National City Corp., Ohio's largest bank, will eliminate another 900 jobs and halve its dividend, the first reduction since the payout began in 1935.
The lender plans to raise capital and hired Goldman Sachs Group Inc. as its adviser, National City said yesterday. The bank is halting home loans through brokers and firing the employees in that business, bringing total cuts to 3,400, or about 10 percent of its work force, in one year.
National City is still reeling from the U.S. housing slump a year after selling its subprime mortgage unit to Merrill Lynch & Co. It now expects to make $15 billion to $20 billion in home loans in 2008, compared with a previous projection of $35.7 billion.
"The housing market was poised for a correction and then it corrected with a high degree of suddenness," Chief Executive Officer Peter Raskind said in an interview. "It's not clear to me that anything can be done prudently to dramatically improve that process."
The bank's shares fell 87 cents, or 5.3 percent, to $15.59 on the New York Stock Exchange yesterday.
National City said it will pay 21 cents a share Feb. 1 to shareholders of record on Jan. 14. The dividend previously was 41 cents a share.
"National City is probably at the front edge of cleaning up the mess," analyst Gerard Cassidy of RBC Capital Markets said. "They still have some heavy lifting going forward. We think others are going to follow. The housing problems are going to continue through 2008."

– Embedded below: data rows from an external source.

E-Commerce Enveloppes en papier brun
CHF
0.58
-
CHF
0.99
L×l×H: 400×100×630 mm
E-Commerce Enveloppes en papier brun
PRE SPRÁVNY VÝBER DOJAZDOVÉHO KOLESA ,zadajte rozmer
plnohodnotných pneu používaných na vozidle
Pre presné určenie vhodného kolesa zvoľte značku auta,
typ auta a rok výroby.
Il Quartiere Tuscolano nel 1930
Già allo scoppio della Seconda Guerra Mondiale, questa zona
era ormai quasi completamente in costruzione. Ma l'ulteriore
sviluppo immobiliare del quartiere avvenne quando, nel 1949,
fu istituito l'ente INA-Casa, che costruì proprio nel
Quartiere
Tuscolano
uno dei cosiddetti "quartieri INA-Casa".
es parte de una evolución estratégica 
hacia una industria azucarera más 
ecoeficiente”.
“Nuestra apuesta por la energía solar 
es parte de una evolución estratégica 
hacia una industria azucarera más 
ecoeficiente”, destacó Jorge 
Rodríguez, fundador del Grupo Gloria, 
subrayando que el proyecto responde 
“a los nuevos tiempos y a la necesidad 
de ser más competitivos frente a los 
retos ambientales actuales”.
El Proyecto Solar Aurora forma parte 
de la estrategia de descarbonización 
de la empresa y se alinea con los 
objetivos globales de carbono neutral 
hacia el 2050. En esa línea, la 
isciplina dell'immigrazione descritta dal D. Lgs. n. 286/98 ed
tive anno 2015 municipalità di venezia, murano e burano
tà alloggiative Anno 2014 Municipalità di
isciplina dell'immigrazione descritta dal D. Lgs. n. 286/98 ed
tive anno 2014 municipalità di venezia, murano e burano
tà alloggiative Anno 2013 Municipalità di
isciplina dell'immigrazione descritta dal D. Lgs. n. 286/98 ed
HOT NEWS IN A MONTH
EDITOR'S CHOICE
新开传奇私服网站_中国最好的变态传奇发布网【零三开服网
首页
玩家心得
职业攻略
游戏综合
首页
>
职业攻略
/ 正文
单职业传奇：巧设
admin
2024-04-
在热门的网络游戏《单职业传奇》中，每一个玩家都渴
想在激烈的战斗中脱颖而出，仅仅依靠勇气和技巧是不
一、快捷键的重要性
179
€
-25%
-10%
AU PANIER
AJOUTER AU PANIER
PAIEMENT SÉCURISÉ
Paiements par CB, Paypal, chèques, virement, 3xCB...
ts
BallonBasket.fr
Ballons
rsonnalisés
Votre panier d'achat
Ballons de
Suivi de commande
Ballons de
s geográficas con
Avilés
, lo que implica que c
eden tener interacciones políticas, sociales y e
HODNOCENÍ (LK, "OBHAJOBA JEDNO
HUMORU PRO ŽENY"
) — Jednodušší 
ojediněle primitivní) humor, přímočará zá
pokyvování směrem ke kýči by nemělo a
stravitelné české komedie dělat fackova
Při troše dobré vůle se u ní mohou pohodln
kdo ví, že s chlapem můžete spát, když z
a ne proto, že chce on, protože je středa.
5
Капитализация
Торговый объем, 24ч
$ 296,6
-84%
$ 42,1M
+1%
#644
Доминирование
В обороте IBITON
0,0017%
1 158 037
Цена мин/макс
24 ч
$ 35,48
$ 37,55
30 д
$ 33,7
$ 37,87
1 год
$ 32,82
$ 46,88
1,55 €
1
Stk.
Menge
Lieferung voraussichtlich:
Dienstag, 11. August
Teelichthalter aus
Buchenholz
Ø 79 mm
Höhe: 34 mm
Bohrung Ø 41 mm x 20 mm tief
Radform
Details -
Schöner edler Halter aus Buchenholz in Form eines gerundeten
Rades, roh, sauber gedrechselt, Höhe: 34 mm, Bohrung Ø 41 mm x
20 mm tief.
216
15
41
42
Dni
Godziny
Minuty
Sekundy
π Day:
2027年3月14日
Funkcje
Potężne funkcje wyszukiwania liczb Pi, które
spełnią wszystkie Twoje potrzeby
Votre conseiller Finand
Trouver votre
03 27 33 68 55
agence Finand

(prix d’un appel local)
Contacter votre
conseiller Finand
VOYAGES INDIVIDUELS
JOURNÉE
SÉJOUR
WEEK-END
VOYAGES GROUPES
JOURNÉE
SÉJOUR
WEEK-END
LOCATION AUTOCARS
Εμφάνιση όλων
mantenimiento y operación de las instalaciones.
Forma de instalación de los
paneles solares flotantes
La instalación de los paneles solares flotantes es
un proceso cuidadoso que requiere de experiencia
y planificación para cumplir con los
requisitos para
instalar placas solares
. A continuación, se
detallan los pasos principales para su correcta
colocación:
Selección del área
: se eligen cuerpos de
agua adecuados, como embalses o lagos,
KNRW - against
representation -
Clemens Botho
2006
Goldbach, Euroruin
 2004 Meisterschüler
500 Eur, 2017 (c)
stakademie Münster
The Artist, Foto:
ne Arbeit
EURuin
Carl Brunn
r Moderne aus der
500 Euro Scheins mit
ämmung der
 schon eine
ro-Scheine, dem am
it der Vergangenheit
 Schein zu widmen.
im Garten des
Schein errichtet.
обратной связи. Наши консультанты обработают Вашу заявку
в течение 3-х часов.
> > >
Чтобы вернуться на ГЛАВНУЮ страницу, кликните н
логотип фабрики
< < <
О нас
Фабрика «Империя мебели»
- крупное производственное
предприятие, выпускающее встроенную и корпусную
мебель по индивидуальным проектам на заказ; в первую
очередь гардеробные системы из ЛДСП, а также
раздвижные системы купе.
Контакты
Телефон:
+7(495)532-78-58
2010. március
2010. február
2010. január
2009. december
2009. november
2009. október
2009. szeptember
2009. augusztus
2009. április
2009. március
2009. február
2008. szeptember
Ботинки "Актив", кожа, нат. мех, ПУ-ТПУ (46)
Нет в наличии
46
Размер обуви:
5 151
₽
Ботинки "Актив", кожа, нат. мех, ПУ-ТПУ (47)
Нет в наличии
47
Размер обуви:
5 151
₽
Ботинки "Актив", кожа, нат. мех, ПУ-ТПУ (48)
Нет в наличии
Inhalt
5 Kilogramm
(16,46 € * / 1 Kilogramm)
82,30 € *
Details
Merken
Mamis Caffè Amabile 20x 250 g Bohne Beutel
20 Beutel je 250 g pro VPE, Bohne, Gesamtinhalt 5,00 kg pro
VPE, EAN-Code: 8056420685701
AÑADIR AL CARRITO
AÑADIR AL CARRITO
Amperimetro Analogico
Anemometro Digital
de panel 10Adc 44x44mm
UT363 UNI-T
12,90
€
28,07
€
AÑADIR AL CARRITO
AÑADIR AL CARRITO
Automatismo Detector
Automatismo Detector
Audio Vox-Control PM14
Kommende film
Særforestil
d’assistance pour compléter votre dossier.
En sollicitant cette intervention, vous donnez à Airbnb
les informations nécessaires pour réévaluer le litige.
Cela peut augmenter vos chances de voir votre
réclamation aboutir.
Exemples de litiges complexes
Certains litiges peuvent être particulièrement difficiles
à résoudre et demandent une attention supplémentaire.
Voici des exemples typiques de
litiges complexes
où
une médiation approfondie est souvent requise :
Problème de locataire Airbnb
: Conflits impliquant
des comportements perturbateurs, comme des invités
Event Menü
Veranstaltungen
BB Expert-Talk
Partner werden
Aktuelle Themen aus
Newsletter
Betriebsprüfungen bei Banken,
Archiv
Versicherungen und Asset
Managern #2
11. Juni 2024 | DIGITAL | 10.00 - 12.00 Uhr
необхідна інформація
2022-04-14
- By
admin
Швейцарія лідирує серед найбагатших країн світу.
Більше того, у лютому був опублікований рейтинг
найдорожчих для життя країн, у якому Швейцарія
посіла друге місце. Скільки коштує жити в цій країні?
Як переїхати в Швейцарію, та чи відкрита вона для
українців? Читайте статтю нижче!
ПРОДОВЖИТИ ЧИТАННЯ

U.S. home foreclosures rose 68 percent in November from a year earlier as adjustable-rate mortgages left subprime borrowers unable to meet higher payments, according to RealtyTrac Inc., an Irvine, Calif.-based seller of housing information.
The bank will continue making home loans through its 300 mortgage offices and 1,448 bank branches, spokeswoman Kristen Baird Adams said. It had about 34,000 employees as of Sept. 30, according to a regulatory filing.
Most of National City's problem loans stem from markets, including California, where housing prices surged and then declined, Raskind said.
About a third of the bank's branches are in Ohio and Michigan. Ohio has the third-highest foreclosure rate in the United States, and Michigan ranked sixth, according to RealtyTrac.
National City took a $200 million charge Dec. 17 related to the declining value of mortgage securities and said it expects to set aside about $700 million in the fourth quarter to cover bad loans.
The bank said it has "elevated risk" from loans made by its former First Franklin unit and its closed National City Home Equity business.
National City sold First Franklin, which principally made loans to borrowers with less than prime credit, to Merrill Lynch in December 2006.